Efekty treningu leżały głębiej. Okazało się, że obraz ciała badanych po dwóch tygodniach ćwiczeń był znacznie bardziej pozytywny niż przed przystąpieniem do programu. Natomiast w przypadku czytających nie było żadnej różnicy. „Powstrzymanie się przed ciągłym kontrolowaniem wagi może pomóc ćwiczącym podczas wczesnych etapów programu treningowego” – sugeruje Katherine Appleton, psycholog zdrowia.
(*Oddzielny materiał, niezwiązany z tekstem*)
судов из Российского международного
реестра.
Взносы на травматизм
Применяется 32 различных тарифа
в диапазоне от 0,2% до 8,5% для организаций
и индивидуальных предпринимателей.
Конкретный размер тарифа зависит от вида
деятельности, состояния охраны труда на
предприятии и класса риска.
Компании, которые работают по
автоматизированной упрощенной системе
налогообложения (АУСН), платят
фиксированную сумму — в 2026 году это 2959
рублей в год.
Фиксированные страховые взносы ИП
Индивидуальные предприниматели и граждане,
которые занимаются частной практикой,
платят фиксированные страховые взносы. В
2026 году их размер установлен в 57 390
Badaczka zauważa, że troska o formę często pociąga za sobą inne zachowania charakterystyczne dla zdrowego trybu życia, takie jak właściwe odżywianie czy wysypianie się. To sprawia, że nie tylko fizycznie, ale początkowo przede wszystkim psychicznie czujemy się dużo lepiej.
Appleton dodaje, że duży wkład w kształtowanie obrazu ciała wnosi nie tylko własne postępowanie, ale też wsparcie znajomych i rodziny, które wspomaga motywację oraz poprawia samoocenę. Badanie opisano na łamach „Journal of Health Psychology”.
Appleton, K. (2012). 6 x 40 mins exercise improves body image, even though body weight and shape do not change. Journal of Health Psychology, 18 (1), 110-120 DOI: 10.1177/1359105311434756
Gdy zacząłem trening po 2 tygodniach różnica była doskonale widoczna (dużo lepiej było widać mięśnie), a waga pozostała bez zmian. Według artykułu pod uwagę brana była tylko zmiana wagi, więc badania bez sensu.
Waga uczestników nie uległa zmianie:
“Dokładna analiza wahań wskazówki wagi pokazała, że obiektywne parametry się nie zmieniły ani w wypadku czytających, ani ćwiczących”.
Rany Boskie!!! ależ odkrycie!!!
tak nawiasem mówiąc to wysiłek fizyczny powoduje wyrzut do organizmu całej gamy hormonów które poprawiają samopoczucie oraz dotlenienie tkanek zwłaszcza mózgu, tudzież mamy do czynienia z pomniejszymi efektami fizjologicznymi – i to jest jedyne OBIEKTYWNE kryterium. Reszta to mowa trawa i mylenie skutków z przyczynami.
Poza tym badanie było ewidentnie sfuszerowane – wysiłek fizyczny nawet krótkotrwały zawsze powoduje konkretne zmiany w organizmie. Siłowy zwiększa metabolizm energetyczny mięśni – ubytek wagi nastąpi więc nie tuż po ćwiczeniach ale po około 12 godzinach – wysiłek zaś wytrzymałościowy powoduje odwodnienie – waga spadnie w trakcie ćwiczeń ale po uzupełnieniu płynów znów wróci do normy.
Skoro pani Kasia tego nie wzięła pod uwagę – to jej wynikami są bezwartościowe.